McDonald’s is not the end of the world

Date: Tue, 10 Jun 2008 09:09:58 -0400
From:
Bill Carraway
Subject: RE: Chatham Chatlist #3146

In response to Ginna Earl’s comments on the coming McDonald’s I must say, as much as I never go to McDonald’s, that it is not the end of the world. BTW some of the communities in Western North Carolina that have capitalized on their art communities also have McDonald’s, Walmart and other purveyors of the evil as some put it.

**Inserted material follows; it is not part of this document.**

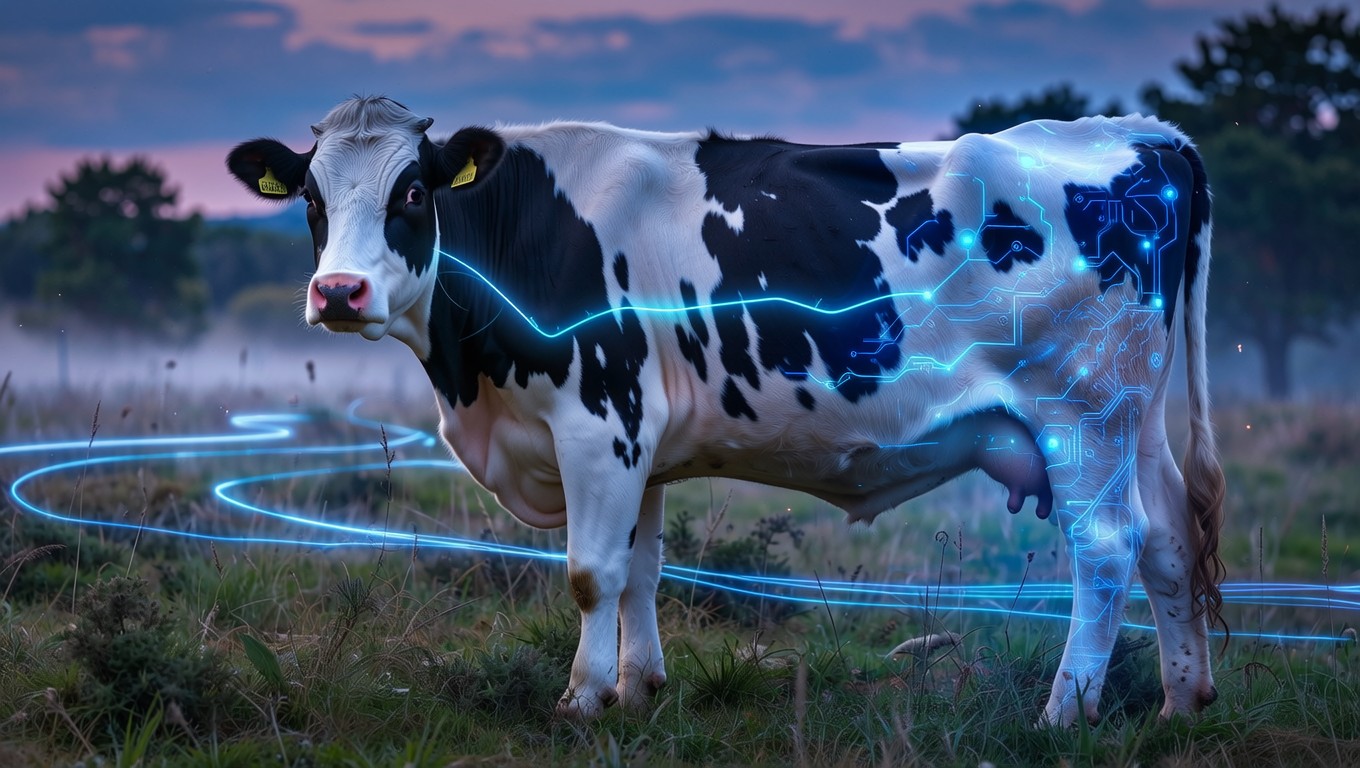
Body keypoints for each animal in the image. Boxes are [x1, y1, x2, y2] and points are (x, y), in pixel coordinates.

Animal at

Quite simply inevitable growth caused by the establishment of RTP and the population increase that accompanies it in Chatham County are the reasons for these happenings. The trick is to control growth and have it happen with intelligence, like keeping developments back from the road a bit shaded by trees so the road looks the same, so that the part of the community you speak of does not disappear. You cannot and will not stop the growth. I made this point years ago but the debate rages on without intelligence but rather by emotion and a losing battle against the inevitable. I have been in many communities across the nation where such balanced growth has occurred.

It was done by creating cooperation with developers and a clear set of rules that everyone understood from the outset. This allowed land to be priced realistically and for plans to include the features you cry for.

Chatham’s Commissioners choose to fight the developers and to create adversarial relationships so cooperation goes out the window. Landowners, developers/builders, those of you complaining and just the average citizen all get cheated in the process and the resulting growth makes everyone unhappy in the end. So, continue to argue and fight for your artist and hippie community ignoring the simple fact the growth was set long before many of you even arrived here and you will get Long Island.

As an example I saw a developer in Maryland comply with open space in a new PUD and even built a school on land they designated at no cost to the taxpayers. They knew going in what would be required and they did it. They priced everything from the start in their plan accordingly.